If White is surprisingly ordinary, then Three Colours: Red is unquestionably the oddest film in the trilogy. Irene Jacob is Valentine, a part-time model in a long-distance relationship with a man in England who we only hear on the phone sniping at her with suspicions and petty jealous demands. When she hits a dog in her car, she takes it to the surprisingly indifferent owner, a retired judge (Jean-Louis Trintignant). Through a series of events, the pair strike up a strange, uncomfortable friendship, even though he is cantankerous and prone to listening in on his neighbours’ phone calls. It turns out that they have mutual connections within the supporting characters, some of which become increasingly odd and obsessive side stories. Valentine seems to be the trigger to pull the judge out of his lonely world of isolation and voyeurism, and he seems to have a near-mystical understanding of her. The judge dreams of her future, but we never hear the full details – just enough to intrigue.
Red is the most ambiguous film of the series – you can read it several ways, including as a curious fantasy film if that pleases you. It has at its centre a couple of very long sequences of Jacob and Trintignant talking in his ramshackle home, scenes that rely on the strong performances and Kieslowski’s confident direction to be as compulsive and moving as they are.

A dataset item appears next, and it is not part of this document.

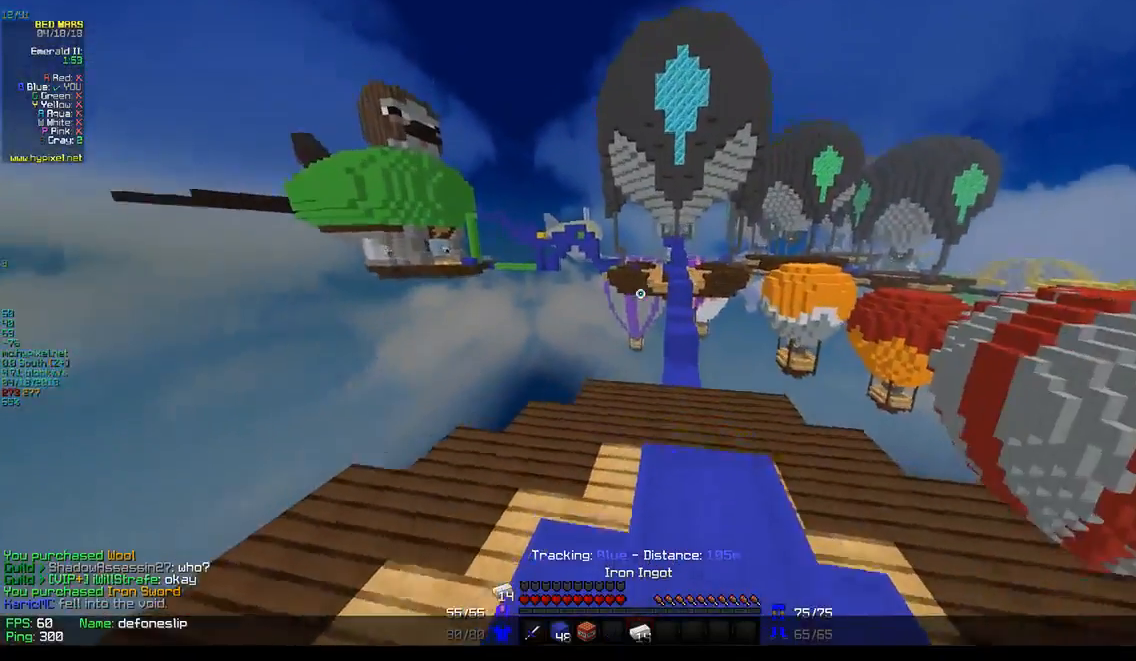
{"keys": ["w"], "mouse": [], "events": []}
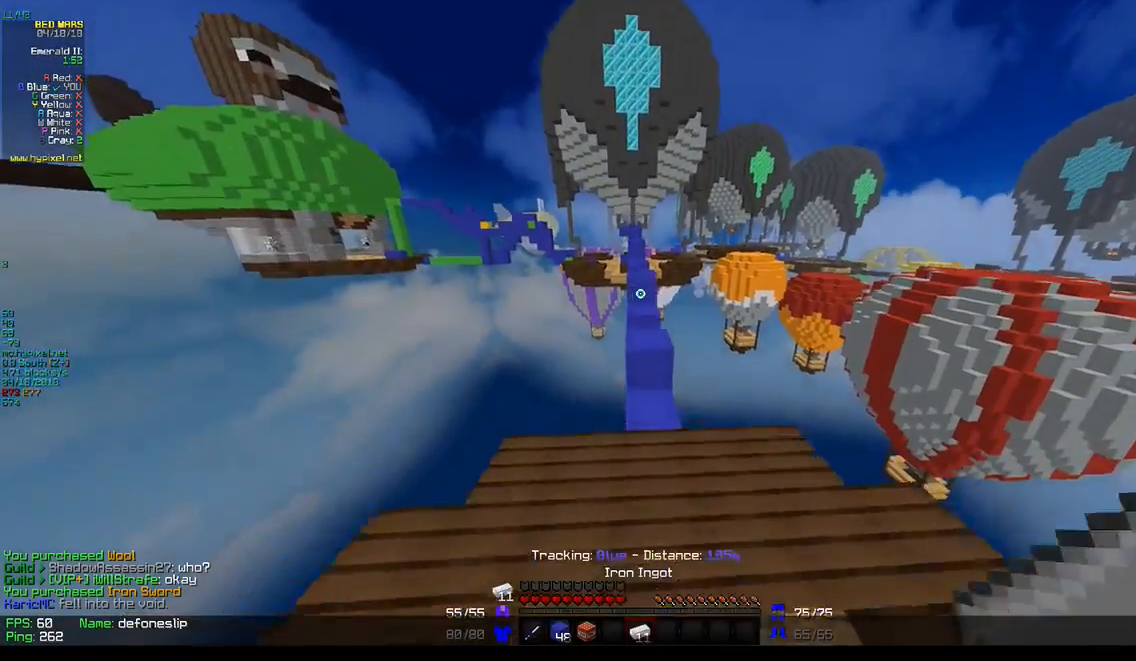
{"keys": ["w"], "mouse": [], "events": []}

This is certainly the most emotive of the trilogy, and definitely the one to end on (the films don’t otherwise necessary need to be seen in production order) as the final shots bring all three films together.
Each of the three films interconnects slightly, in blink-and-you’ll-miss-it moments. The obvious (in all senses) connection is a repeated shot of people struggling to but bottles into bottle banks. In Blue, the struggle is done alone; in White, it’s a moment of difficulty shared with Karol; in Red, Valentine helps the woman struggling. Liberty, equality and fraternity, film by film.
A couple of decades on, we can look at these films freed from the hype and the fashion statement aspects that saw the films so lauded initially. Seem with a critical eye, it’s clear that these were, in a sense, as self-consciously hip as any Tarantino movie – Kieslowski certainly knew exactly how to give his audience what would make them swoon. And Blue, in particular, can be seen as a triumph of style over substance (lots of the former, little of the latter). But the films also now seem more significant, freed from the weight of dinner party chatter interpretation. White is a very good film by itself, and Blue and Red are excellent stand-alone films. As a trilogy, they take on something else – and watching them back-to-back is a surprisingly painless experience. If your wallet only stretches to the one, I’d probably suggest Blue (Red is the better film, but perhaps less immediately engaging) – but ideally, you should be owning all three films.